Tears spilled down her face. Her nose was running. Iris coughed and tasted blood in her mouth.
She fell to her knees. She pulled the collar of her jumpsuit up to cover her nose and crawled over twisted pieces of metal and shards of glass and the remnants of destroyed homes, over soldiers who had died. She had to keep moving; she had to stay low.
“Kitt!” She tried to call to him again, knowing he had to be nearby. But her voice was shredded. She could scarcely draw half a breath, let alone shout.
Get to clean air. Then you can find him and Attie and Marisol.
She continued to crawl, blood and drool dripping from her lips as she panted. The temperature was getting warmer. Through her eyelids, she could see the light strengthening, and she pushed toward it.
She tested the air, drawing a deeper breath. Her lungs blazed as she coughed, but she knew she had escaped the gas.
Iris stopped, daring to open her eyes. Her vision was watery, but she blinked and let the tears slip down her cheeks. She coughed again and spit blood onto the ground, sitting back on her heels.
She had crawled to a side street.
She glanced behind to see the cloud of gas and the people crawling out of it, just as she had.
I should be helping them, she thought.
As soon as she made to rise, the world spun. Her stomach rolled and she heaved onto the cobblestones. There wasn’t much in her, and she had no choice but to sit back down, leaning against a pile of stone rubble.
“Keep moving,” a soldier croaked to her as he crawled by.
She didn’t think she could. Her limbs were tingling, and a strange taste was haunting her mouth. But then the wind began to blow. She watched in horror as the breeze carried the gas toward her, down the winding side street.

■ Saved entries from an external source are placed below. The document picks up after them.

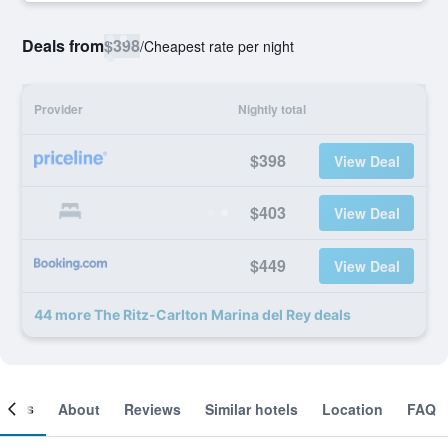
Deals from
$398
/
Cheapest rate per night
Provider
Nightly total
$398
View Deal
$403
View Deal
$449
View Deal
44 more The Ritz-Carlton Marina del Rey deals
ooms
About
Reviews
Similar hotels
Location
FAQ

Iris staggered to her feet and ran. She made it a few strides before her knees gave out, and she crawled until she felt like she could stand again. She followed a string of soldiers downhill. She thought she would be safe in the lower side of town, but more gas was rising on High Street, and she ended up turning around and racing toward the market, where the air looked clean.
“Iris!”
She heard someone calling her name. She spun and searched the crowd that had gathered around her, frantically looking for Roman, for Attie, for Marisol, for Keegan. It was time for them to flee. She felt it in her gut, and she remembered what Attie had told her the day before.
I’ll grab Marisol. You grab Roman. We’ll meet at the lorry.
“Kitt!” she shouted.
She was standing in a sea of olive uniforms, a sea of splattered blood and coughs and boots squeaking on the stones. A few of the soldiers now wore gas masks, their entire faces concealed as they rushed back toward the deadly streets. She had a moment of icy fear that she would be trampled if she was misfortunate enough to fall.

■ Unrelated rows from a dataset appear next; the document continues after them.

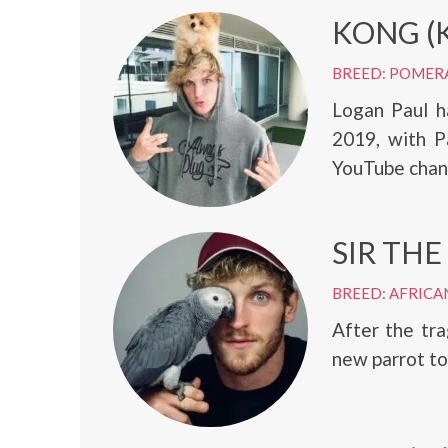
KONG (
BREED: POMER
Logan Paul h
2019, with Pa
YouTube chan
SIR THE
BREED: AFRICA
After the tr
new parrot to 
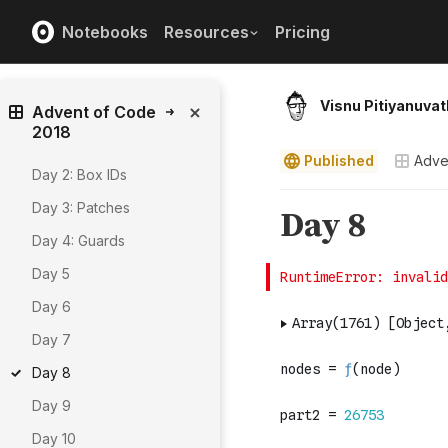
Notebooks
Resources
Pricing
Visnu Pitiyanuvat
Advent of Code
2018
Published
Adve
Day 2: Box IDs
Day 3: Patches
Day 4: Guards
Day 5
Day 6
Day 7
Day 8
Day 9
Day 10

There was a flicker of red at the corner of her eye.
Iris turned toward it just in time to see Marisol and Attie weaving through the crowd. They hadn’t seen her; they were moving away from her position toward the east side of town, and she knew they were heading to the lorry.
The relief softened her, to know they were all right. But then her dread returned, sharp enough to slice her lungs. She had to find Roman. She couldn’t leave without him, and she began to push her way through the throng, shouting his name until her voice was hoarse.
She needed to stand on one of the barricades. He would never see her like this, adrift in the crowd.
Iris began to work her way to one of the structures, shuddering when she finally broke away from the chaos. She took a moment to lean on her knees, to take deep breaths.
A firm hand grasped her arm, so hard that she knew she would be bruised by tomorrow.
She yelped and turned, frightened when she saw it was a masked individual. Their face was entirely concealed by a gas mask made of fabric, two round amber lenses, and a cylindrical gear for breathing clean air. She couldn’t see their face, but she could hear them inhaling, exhaling. They also wore a helmet, which hid their hair, and her eyes traveled down, taking in the jumpsuit they wore.
“Kitt! Oh my gods, Kitt!” Iris fiercely embraced him.